→ Provided records
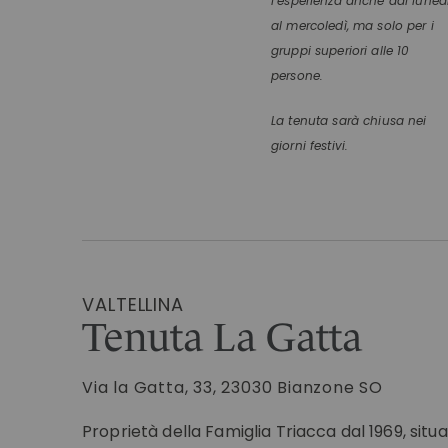
l’esperienza anche dal luned
al mercoledì, ma solo per i
gruppi superiori alle 10
persone.
La tenuta sarà chiusa nei
giorni festivi.
VALTELLINA
Tenuta La Gatta
Via la Gatta, 33, 23030 Bianzone SO
Proprietà della Famiglia Triacca dal 1969, situa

→ Task brief
Only lines containing the word "Gatta" should appear in the answer, and every such line from the records above must be there.

→ Solution below
Tenuta La Gatta
Via la Gatta, 33, 23030 Bianzone SO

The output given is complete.